The latest build 128a has version 22 (which also includes dedup): http://genunix.org


----------



## sdpate (Mar 19, 2010)

I work in a stealth mode startup and we'd be interested in porting the latest version of ZFS (incl dedup) over to FreeBSD. We have some very experienced filesystem engineers who can work on this.

I'm new to the FreeBSD forums so I don't know if I'm posting in the right place.

Does anyone have any idea if someone in the community has started this work?

Regards,
Steve


----------



## vermaden (Mar 19, 2010)

Check *Responsible* column in the table right after the TODO header here: http://wiki.freebsd.org/ZFS

These people are responsible for ZFS port to FreeBSD, especially Pawel Jakub Dawidek.

Contact them about porting ZFS with dedup to FreeBSD, from what I know 8-STABLE/9-CURRENT already has version 14 ported (version 13 in 8.0-RELEASE).


----------



## Jago (Mar 19, 2010)

Pawel Jakub Dawidek and Kip Macy are the 2 people whose names come up most often when looking at ZFS-related commits in the FreeBSD tree.

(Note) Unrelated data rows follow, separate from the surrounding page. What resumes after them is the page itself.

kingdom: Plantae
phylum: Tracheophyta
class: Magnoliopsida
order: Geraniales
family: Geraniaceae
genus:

If you have a detailed proposal, I would recommend you post it along with your questions to freebsd-fs and possibly freebsd-hackers mailing lists and CC Pawel and Kip.


----------



## phoenix (Mar 19, 2010)

FreeBSD 8-STABLE includes ZFSv14, which brings it to parity with Solaris 10.  (OpenSolaris and Solaris are not the same thing.)

Solaris 10 does not support dedupe either, it's still considered experimental and unsupported, which is why it's only in OpenSolaris right now.  OpenSolaris is to Solaris what Fedora is to RHEL, meaning there's quite a long time between an experimental/new feature becoming stable enough to support in Solaris.

FreeBSD is on about the same track as Solaris for getting new ZFS features.

I don't know what the plans are for bringing in new(er) versions of ZFS, nor what, exactly, needs to be done to do so.  There's not much ZFS traffic on the freebsd-fs mailing list right now.  But, posting questions and offers of programmers would be most appropriate on that list.


----------